水餃子を頼んで、待っている間になんとなく手に取った冊子に書かれていた聖書の言葉を読んだら、涙が止まらなくなってしまったんです。
それを見た台湾人のお店の方が「イエス様ね」と言いました。

「疲れた者、重荷を負う者は、だれでもわたしのもとに来なさい。休ませてあげよう。」
‭‭マタイによる福音書‬ ‭11‬:‭28‬ 新共同訳‬‬‬‬‬‬‬‬‬

その時の率直な私の気持ちは「怪しい!」(笑)。祖母の実家が神社でしたし、キリスト教も新興宗教も同じようなものだと思っていましたから。

でも、不思議なことがたくさんあったんですよ。
泣いて椅子から落ちそうになった私を男性が支えてくれたのですが、「そんな人はいない」と言われるし、「あなたが来たときお店は終わっていたの。でも神様がこの人に食事を作りなさいと言ったのよ」なんて言われるし…。

ますますこれはもう絶対に怪しい、新興宗教に違いない!と思いました。

帰りに聖書やら小冊子やら色々渡されて、「毎週日曜日の15時から、ここでみんなで集まって聖書を読んでいるからおいで。楽しいから」と誘われても、絶対に行かない!って。

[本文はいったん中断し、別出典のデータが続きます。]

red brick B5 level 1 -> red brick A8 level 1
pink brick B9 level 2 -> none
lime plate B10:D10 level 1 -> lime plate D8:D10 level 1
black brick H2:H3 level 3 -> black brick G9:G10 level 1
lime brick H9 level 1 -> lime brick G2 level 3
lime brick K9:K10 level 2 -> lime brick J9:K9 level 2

――猜疑心が最大値まで上がっていますね(笑)。でもその感覚、すごくよくわかります。

家に帰ってからは「あぁびっくりした!」という感じだったのですが、だんだんと悲壮感でいっぱいだった自分の中にやわらかい気持ちが入ってきて。
ちょっと顔を出すだけのつもりで参加した日曜日の集まりが楽しくて、定期的に参加するようになり、自分でも聖書を買って読むようになりました。

洗礼を受けるつもりはなかったのですが、あるとき「イエス・キリストを受け入れて信仰告白をしたら、あなたが自力でなんとかしようとしなくても、神様の力で生きられるよ」と言われて、これまでずっと自分の力だけで頑張っていたから難しかったんだ、“ずる”ばかりしてきたんだと気づきました。もう死ぬしかないと思っていた自分が助かる方法があるなら、それはいいなと思って、50歳で洗礼を受けました。

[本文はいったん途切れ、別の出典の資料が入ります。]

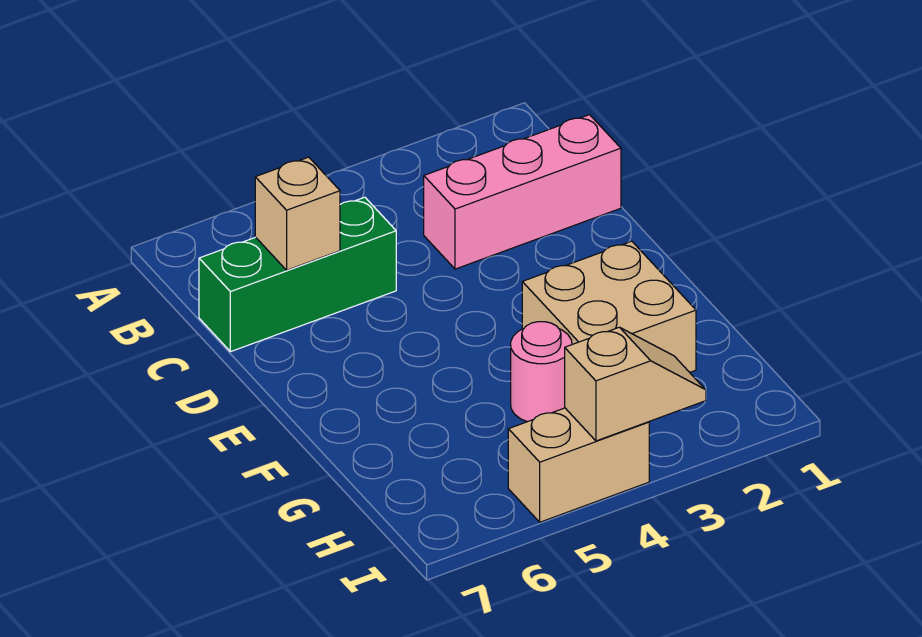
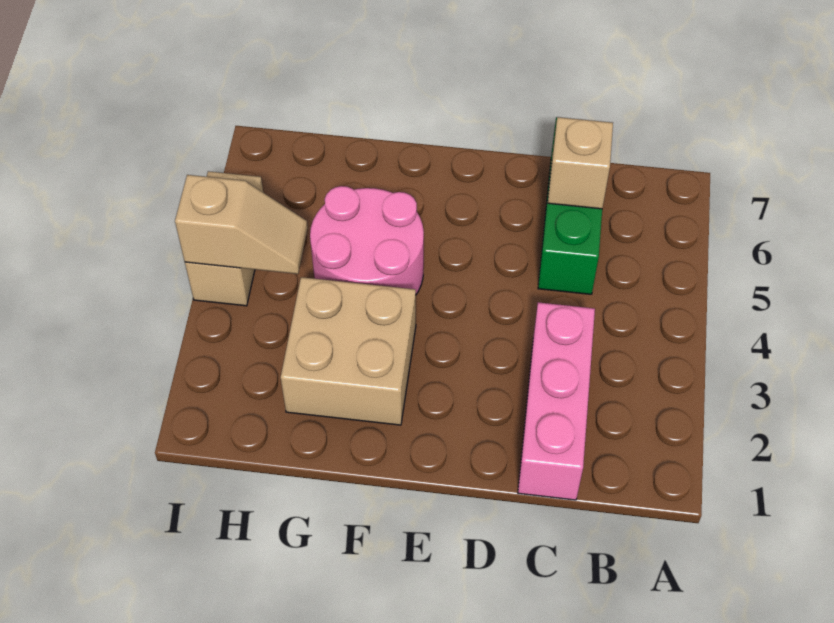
pink round brick G4 level 1 -> pink round brick F4:G5 level 1
tan slope I3:I4 level 2 top 4 -> tan slope H4:I4 level 2 top I

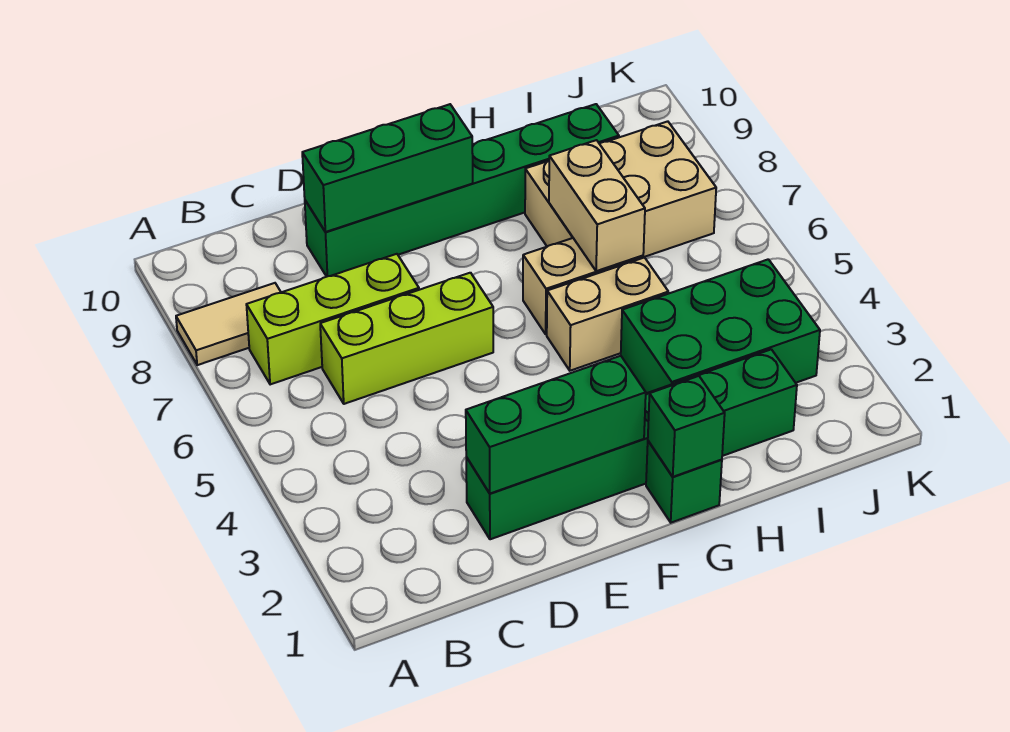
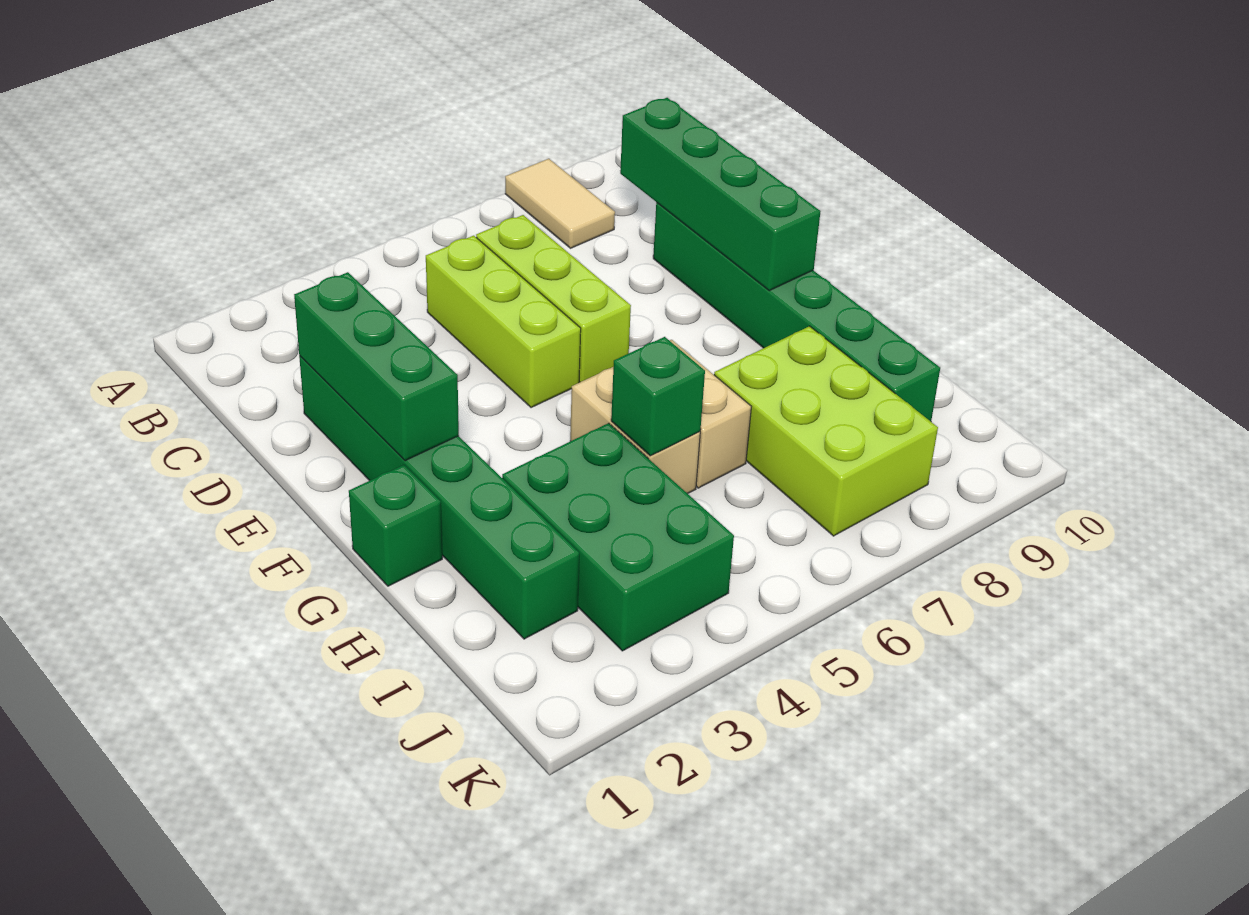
lime brick B7:D7 level 1 -> lime brick C5:E5 level 1
green brick D9:F9 level 2 -> green brick C9:F9 level 2
green brick G1 level 2 -> green brick H5 level 2
tan brick H6:H7 level 2 -> none
tan brick H7:J8 level 1 -> lime brick H7:J8 level 1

このときにはジュエリーの仕事はもうやめようと思っていたんですよ。

――そうだったんですか。なぜ、やめようと?

聖書を読んでよくよく考えてみると、宝石は人の心を惑わせる“悪”としか思えなくて。
でも、ほかに何ができるか考えても、資格もないし、体力もないし、自分には何にもない。そんなときに祈っていたら、身体の内側から「あなたは自分の仕事を辞めてはいけない」と言われたんです。さらに、洗礼式でも牧師に「あなたの仕事で、神様に栄光を返しなさい」と言われて。

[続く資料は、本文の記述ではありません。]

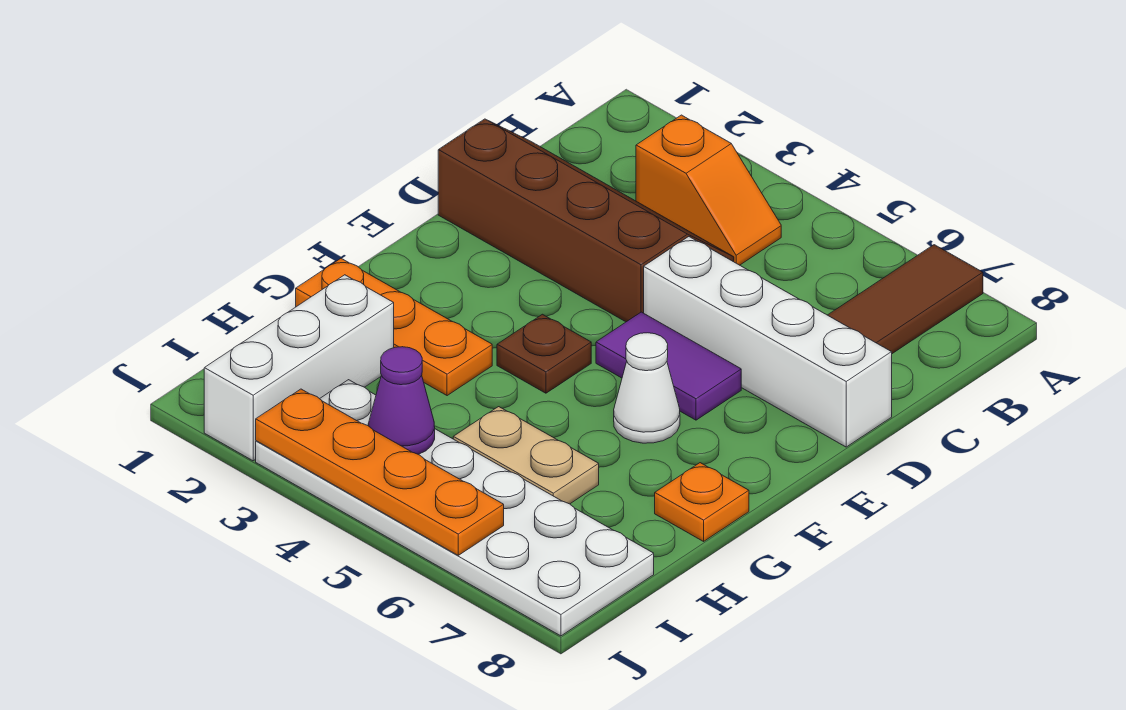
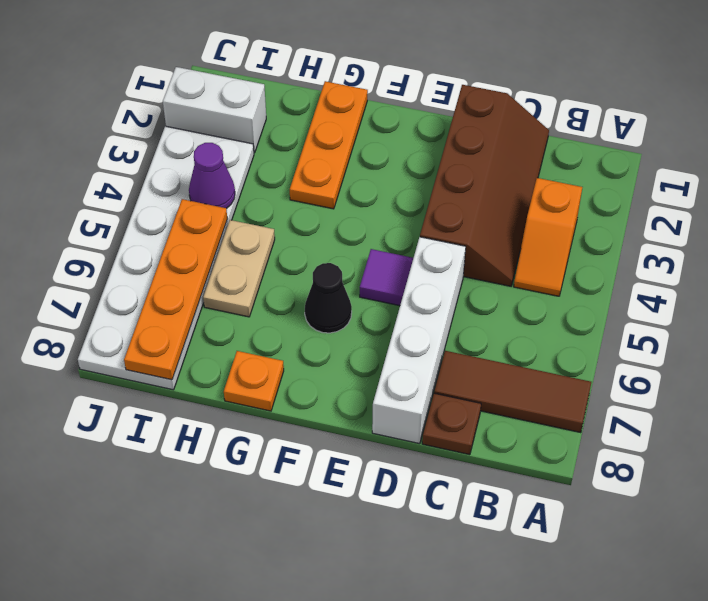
purple tile E5:E6 level 1 -> purple tile E5 level 1
brown plate F4 level 1 -> brown plate C8 level 1
white cone F6 level 1 -> black cone F6 level 1
white brick H2:J2 level 1 -> white brick I2:J2 level 1
orange plate J3:J6 level 2 -> orange plate I5:I8 level 2

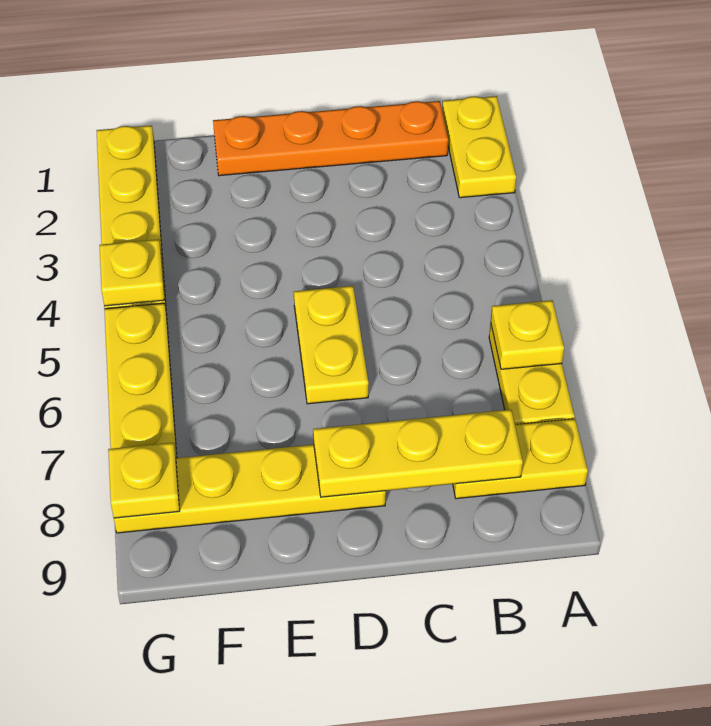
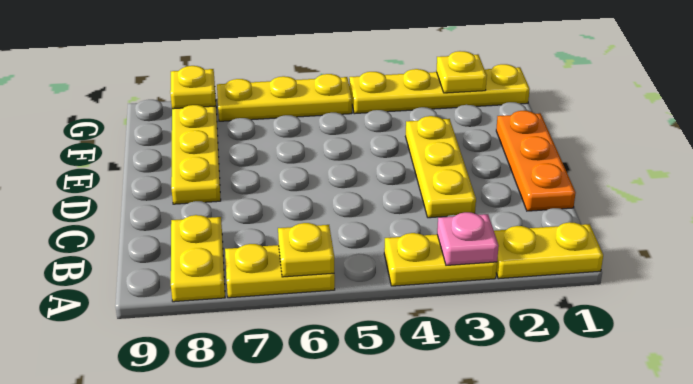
none -> pink plate A3 level 2
orange plate B1:E1 level 1 -> orange plate C1:E1 level 1
yellow plate B8:D8 level 2 -> yellow plate C3:E3 level 1
yellow plate D5:D6 level 1 -> yellow plate A3:A4 level 1
yellow plate G4 level 2 -> yellow plate G2 level 2

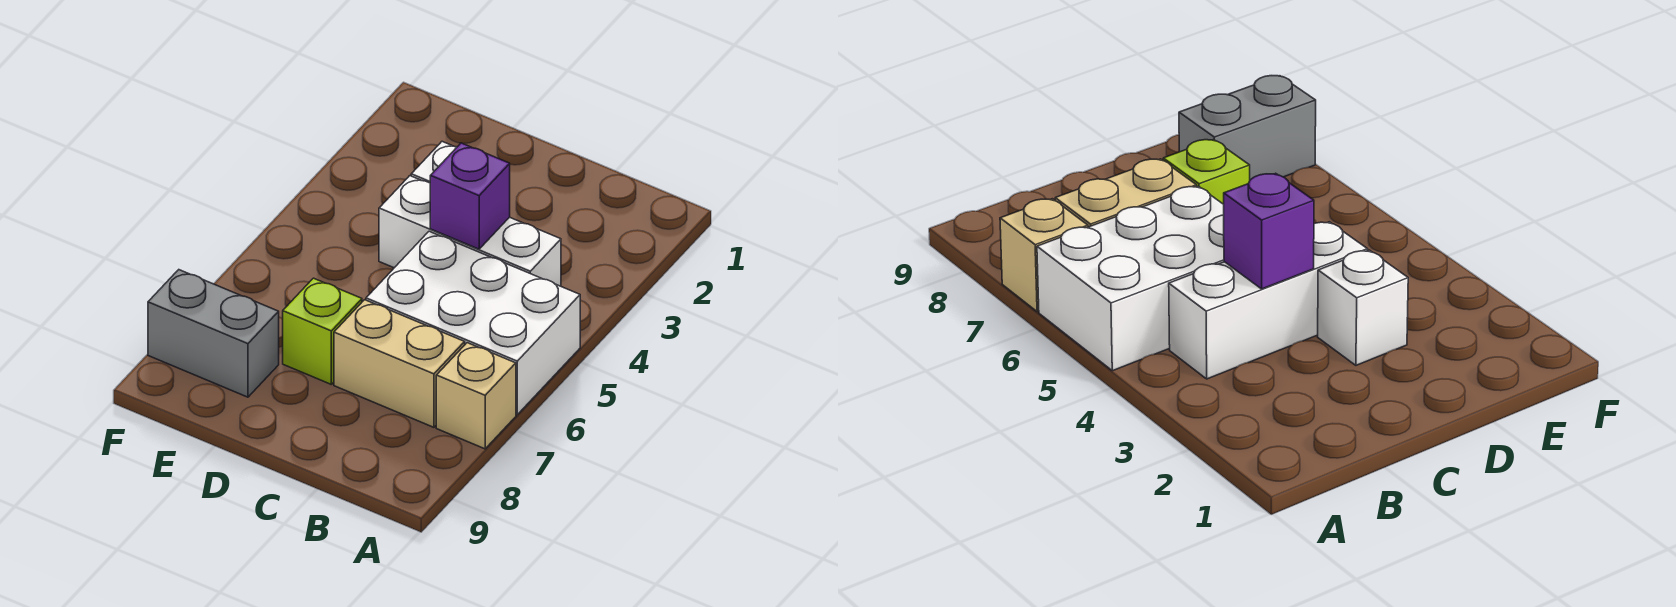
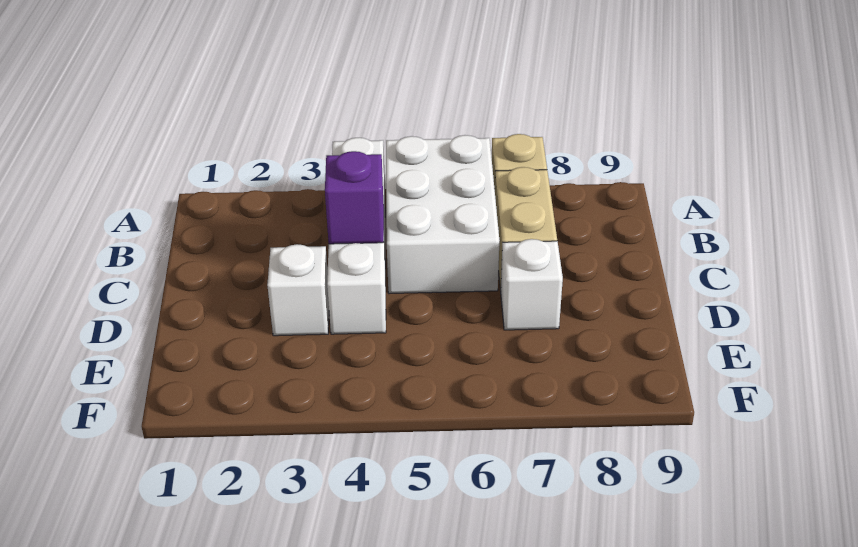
white brick B4:D4 level 1 -> white brick A4:D4 level 1
lime brick D7 level 1 -> white brick D7 level 1
grey brick E8:F8 level 1 -> none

とは言うものの、長く仕事を休んでいたからクライアントも離れてしまっているし、この先どうすれば…と思っていたら、私の作品を持っていてくださった方から修理のご依頼や、新しい注文が続々と入るようになったんです。

ぶどうの蔓をモチーフにした「TOWAERU JEWELRY – VINE – Series」

――もう一度、道が拓かれたんですね。これからやってみたいことはありますか?

聖書の言葉をテーマにしたファイン・ジュエリーを作りたいと思っています。
特に、若い方が身に着けられるようなデザインのものを提案していきたいですね。

この世の価値観だけで生きていたら、将来に希望が持つことが難しい世の中です。私自身も、イエス・キリストを知ったことで新しい希望を得ました。

私が作ったジュエリーを身に着けた方が、「ほかのジュエリーとはちょっと違うな」と感じてもらえたり、そこから私がクリスチャンであることや、イエス・キリストの愛にも興味を持ってもらえたりしたら嬉しいですね。
いわば、消極的な宣教活動です(笑)。

――いきなり聖書を渡されるよりも、自然に心に入りやすいと思います(笑)。素敵なお話をありがとうございました。

デボラさんのlit link

 




KASAI MINORI

KASAI MINORI

主にカレーを食べています。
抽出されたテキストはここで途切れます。